One day about a year ago, I was riding the train and in front of me sat a man and woman and in front of them sat another man and woman. In between both couples sat nothing. Not even air. Both couples were kissing, molesting and attacking each other with great passion, zest and fire. And I sat there being nagged by a then 2 year old over some damn Gatorade.
Being relationship and PDA free for quite some time now was starting to settle in and the ugly little person in green clothing started to knock on the train window begging to be let in the train, my brain and my heart. That's when I realized I didn't want to be one of those people and that's why I'm still single.
By one of "those" people, I mean the people who live to be their version of "in love" whether or not the relationship is meaningless, abusive and dead end drama filled.
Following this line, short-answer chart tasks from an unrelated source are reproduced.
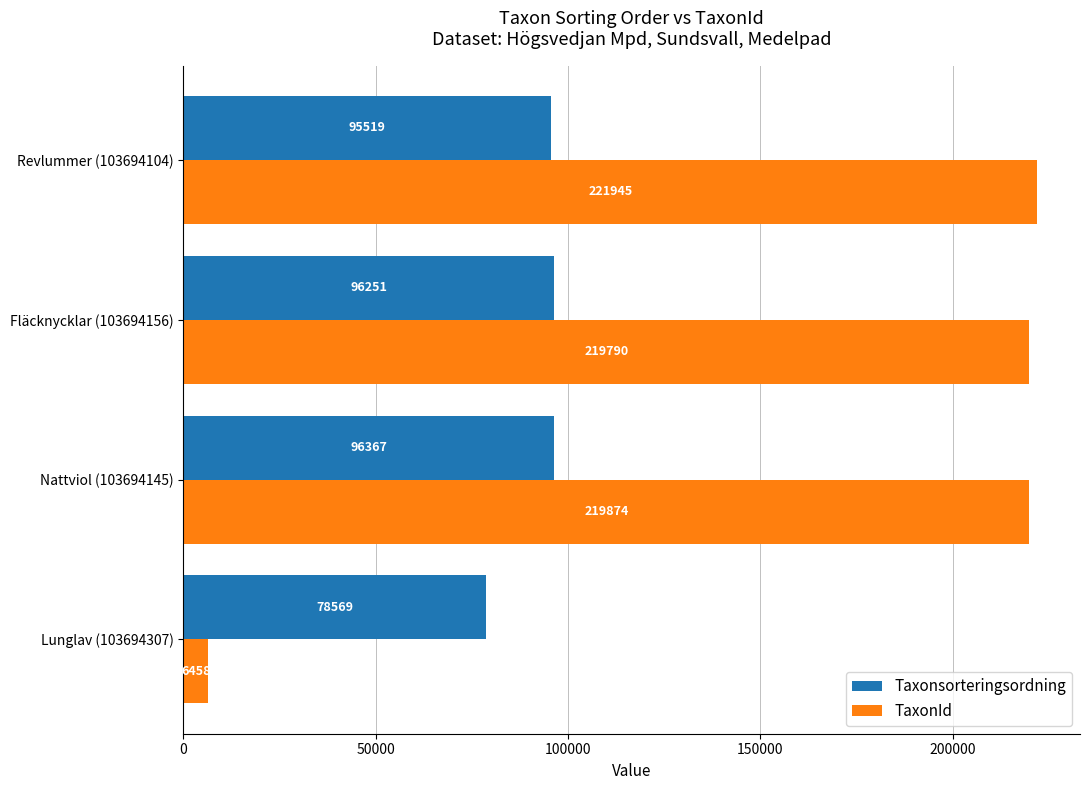

Where is TaxonId nearest to the value 114201?

Fläcknycklar (103694156)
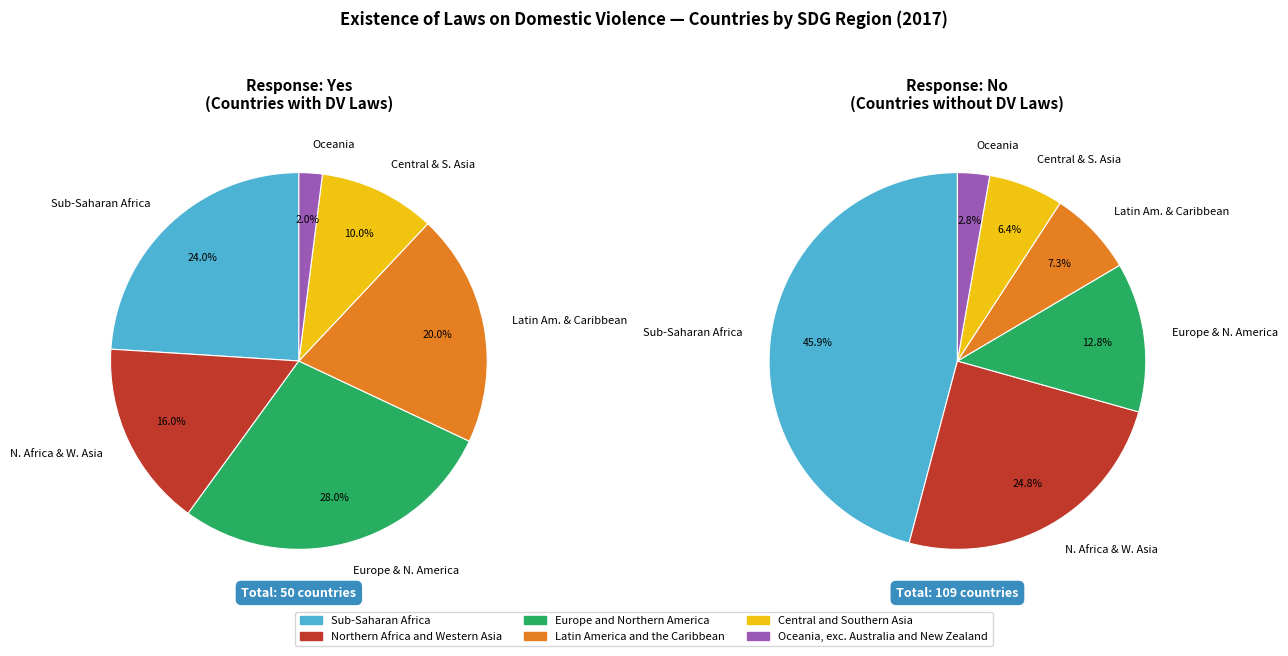

True or false: Oceania, exc. Australia and New Zealand accounts for 1% of the total.

False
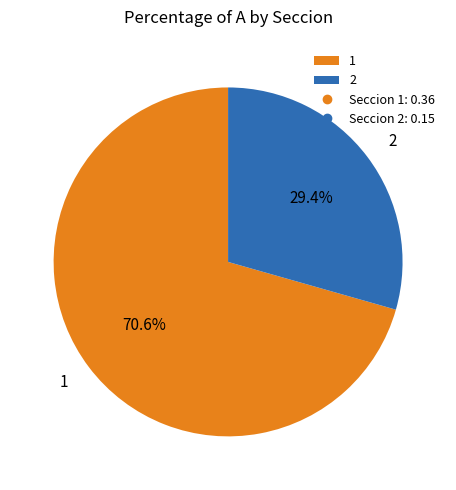

To the nearest percent, what is the difference between the largest and smallest slice percentages?

41%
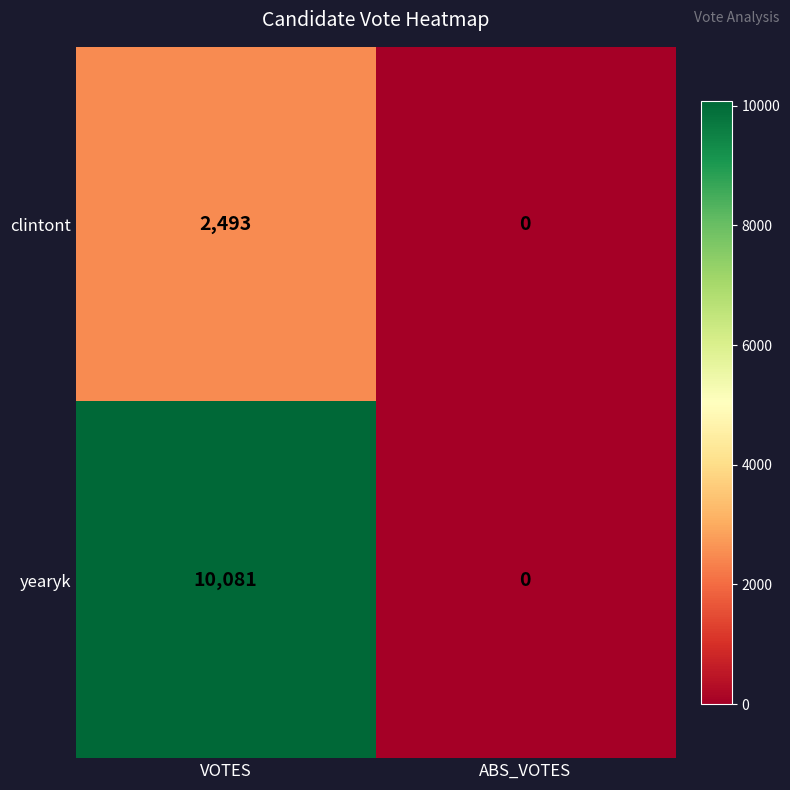

Which series has the largest total across all categories?

yearyk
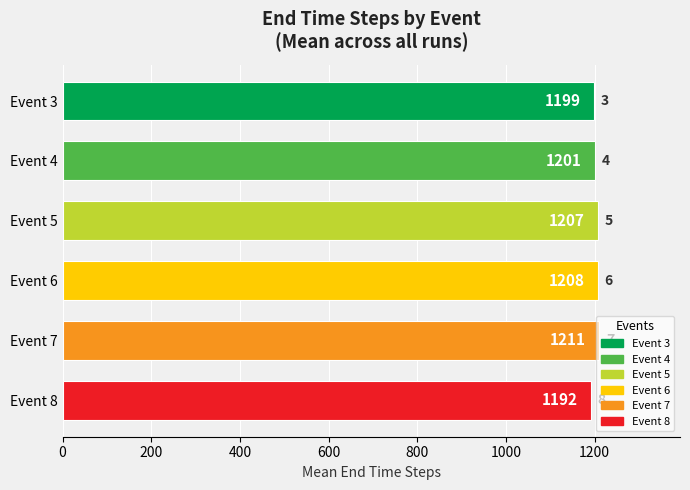

What is the difference between the maximum and minimum values?

19.3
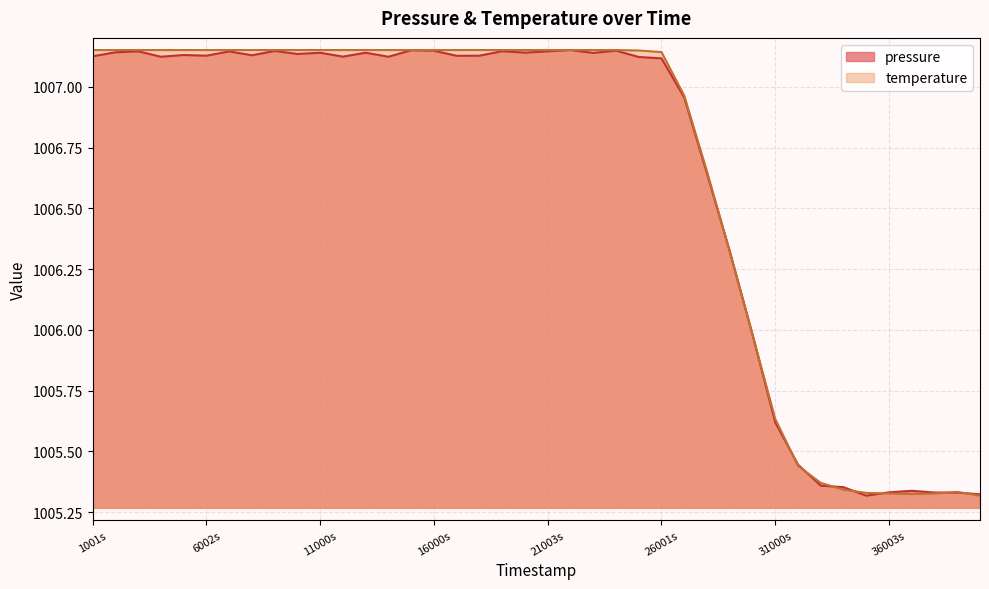

Where does the temperature series first go above 1007?

1001s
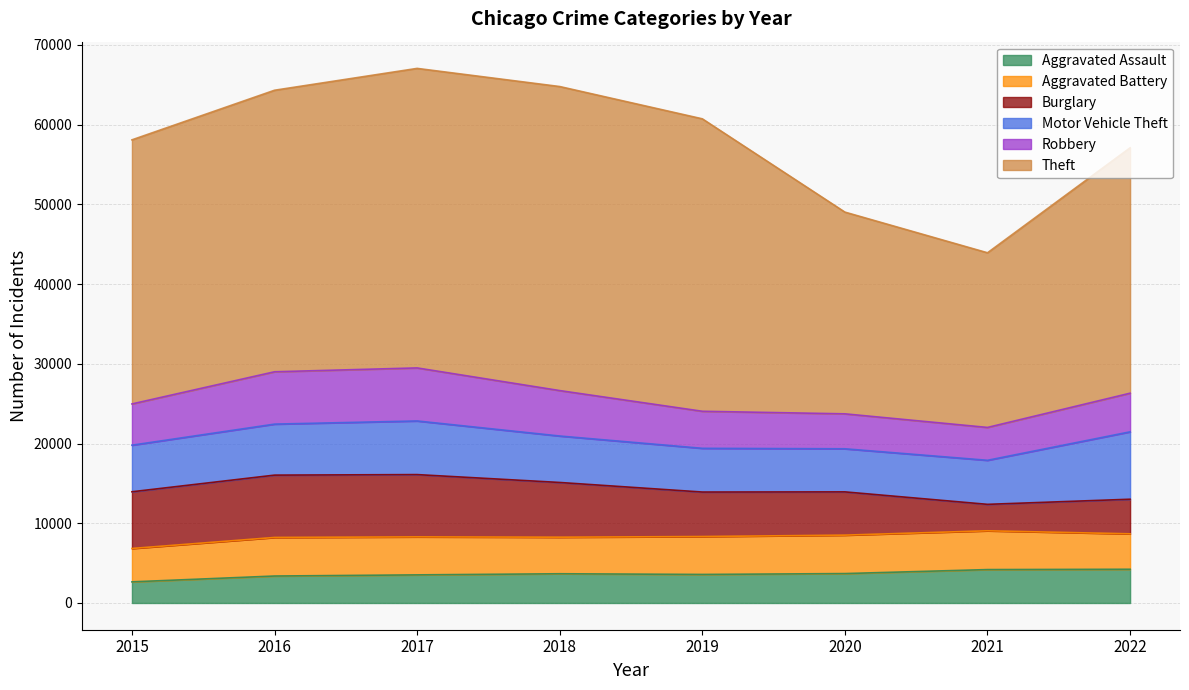

What are all the series names shown in the legend?

Aggravated Assault, Aggravated Battery, Burglary, Motor Vehicle Theft, Robbery, Theft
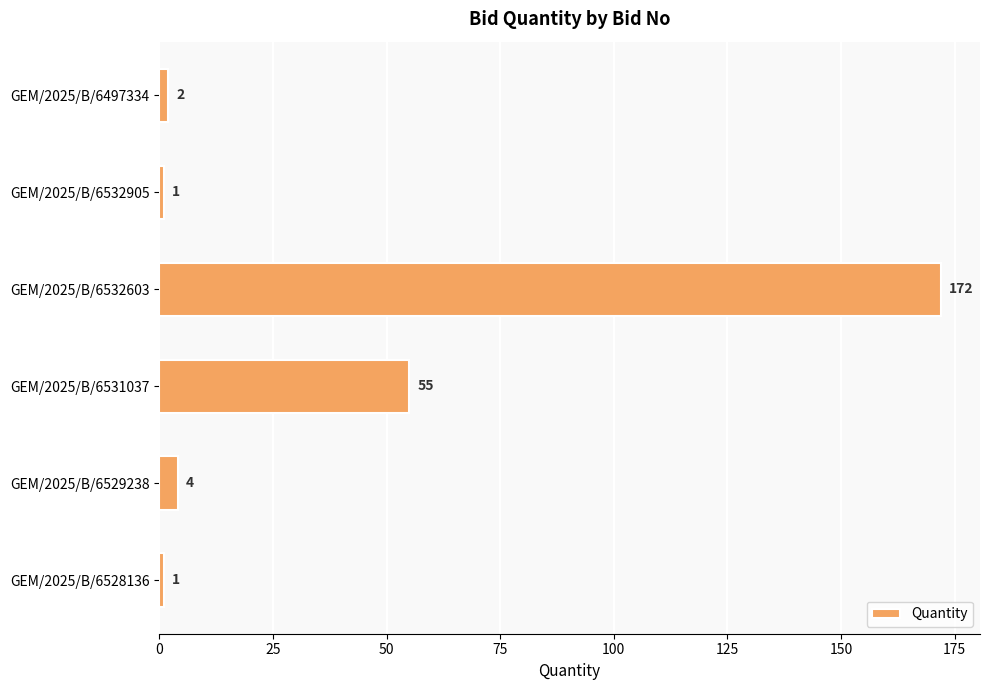

What is the average value?

39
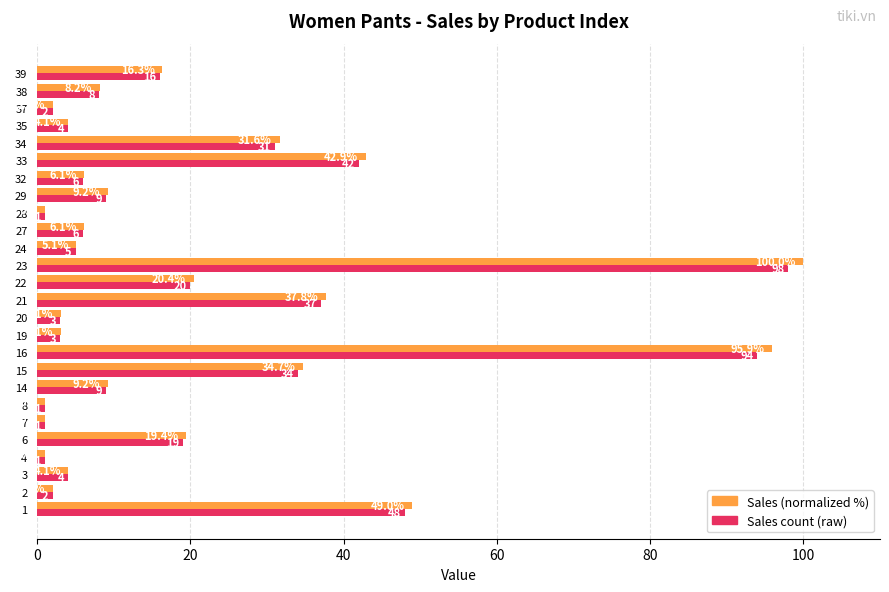

How many data points does each series have?

26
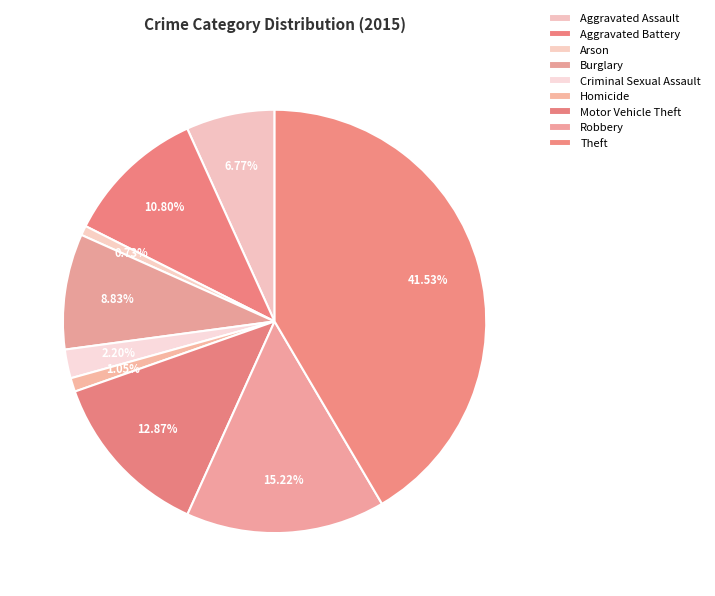

Rank the categories by value from lowest to highest.

Arson, Homicide, Criminal Sexual Assault, Aggravated Assault, Burglary, Aggravated Battery, Motor Vehicle Theft, Robbery, Theft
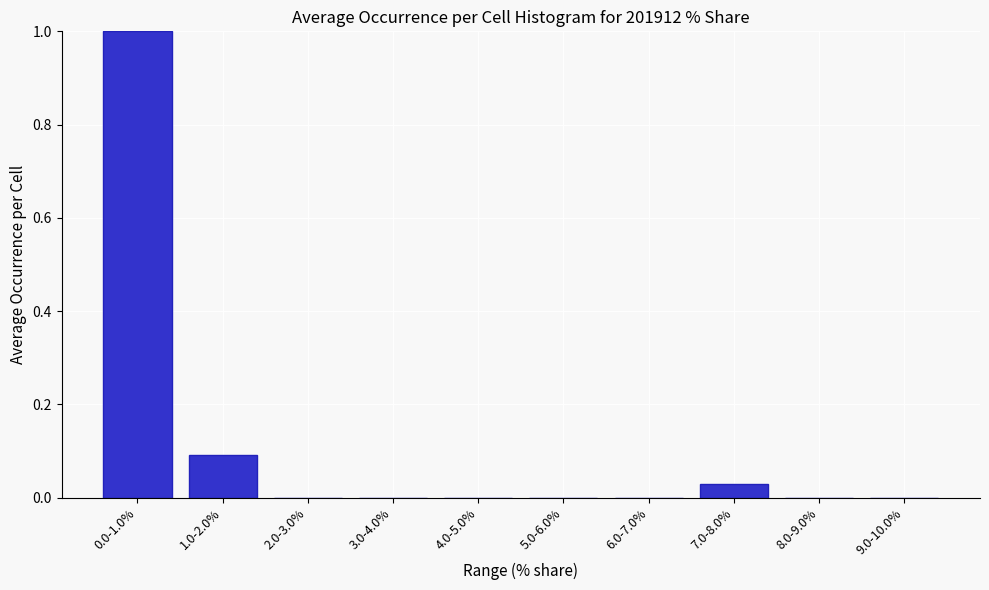

What is the maximum value shown in the chart?

1.0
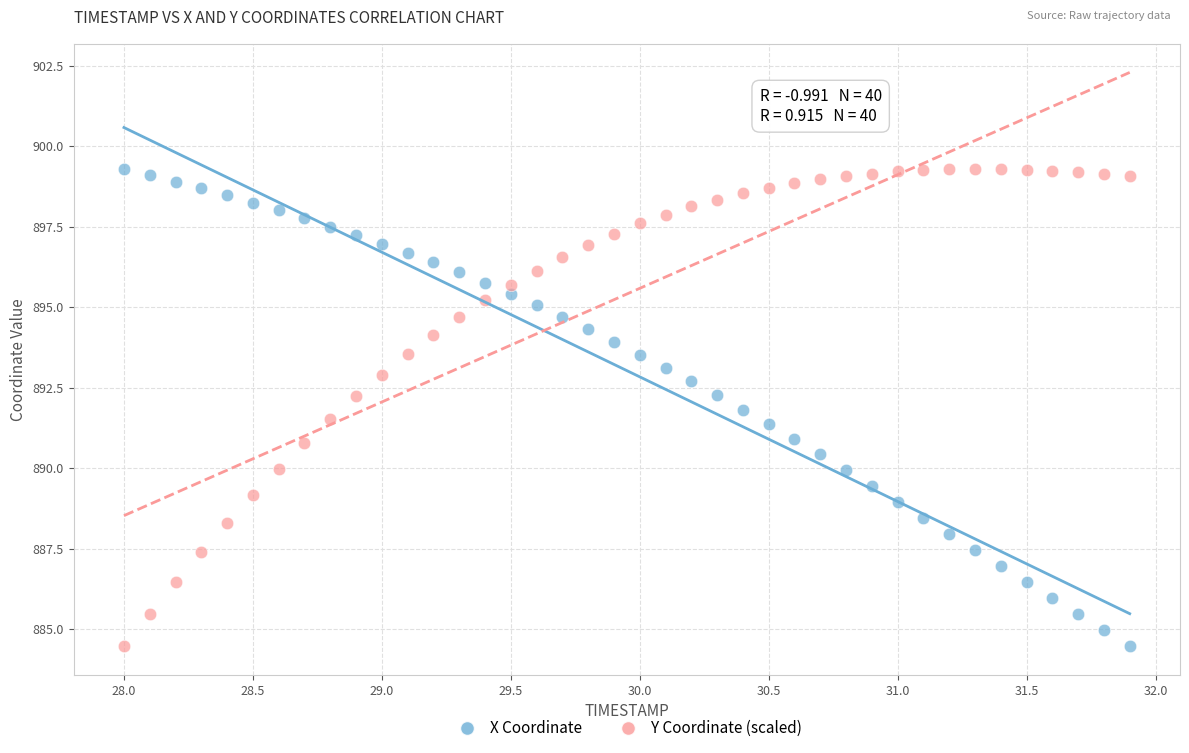

What is the X range (max minus min) for the scatter plot?

3.9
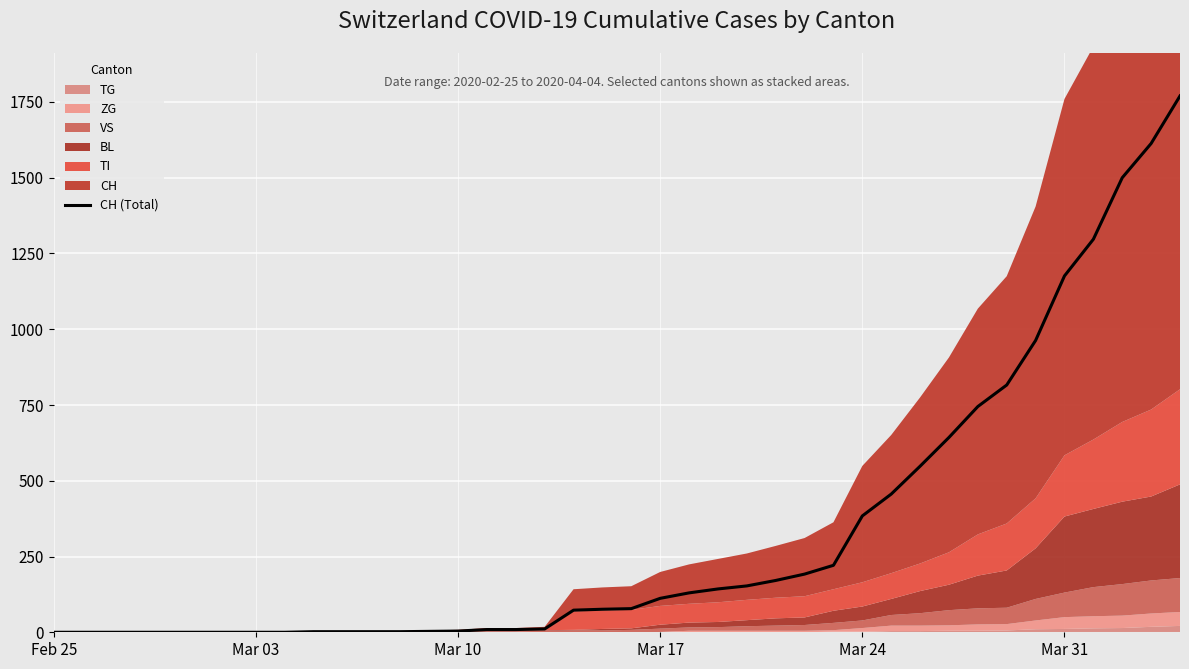

Is it true that the value at 32 is 1208?

False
The people who are always one half of a nothing ass situation. The people who just have to be part of a duo, never a solo act.
Not to sound like a Bitter Betty or anything because being in loved, being loved and simply loving somebody are all great things, when done right and that's how I want to do it. I can't get caught up in the cold weather blues. Everybody has had the cold weather blues once or twice so don't act brand new. It happens around now, before the holidays and after the indian summer when you have that one last boo thang from the summer hanging on and you just jump headfirst into a relationship because he/she is still around. Now, I'm no angel lol. I do date and I...let's just say "have my fun", but over the past 18 months I have spent a lot of time getting myself together, getting to know myself and what value I bring to any kind of relationship I'm involved in and refuse to let my hard work go to waste.
Things like physical, emotional and financial (yes, financial) abuse are all things nobody deserves to go through, I have to think that if people took more time to discover themselves and what they are worth, they would be in a better postion to get out of and not tolerate these situations. Not saying that anybody deserves these things, but it's been proven that low self esteem is a big factor in keeping people in these situations and I just have to believe that if people took a little more time to know and love themselves then they could see when a ugly situation is rearing it's head.
All I'm saying is I love too hard to just give it away because it's cold outside or because I'm just tired of being alone. Being in love with yourself has to feel better than loving on a battlefield when you don't even know what the war is about. It can be hard to convince other people (and even yourself) that you don't need a second half especially this time of year when you're around friends and family and they look at you like you have a second head when you walk in alone. The reality of it is that if you have a part time, no good raggedy somebody on your side, people will look at you just as crazy so you might as well do you and keep your sanity.
One is the lonliest number but it can also be of the greatest. Every now and then, we have to take time to realize the power of one. You only get one heart and one person has the power to decide who is worthy of your love. One person has the power to decide on your happiness. Only you know when to jump in and when to fall back and sometimes, you have to fall back in order to make the jump worth your time.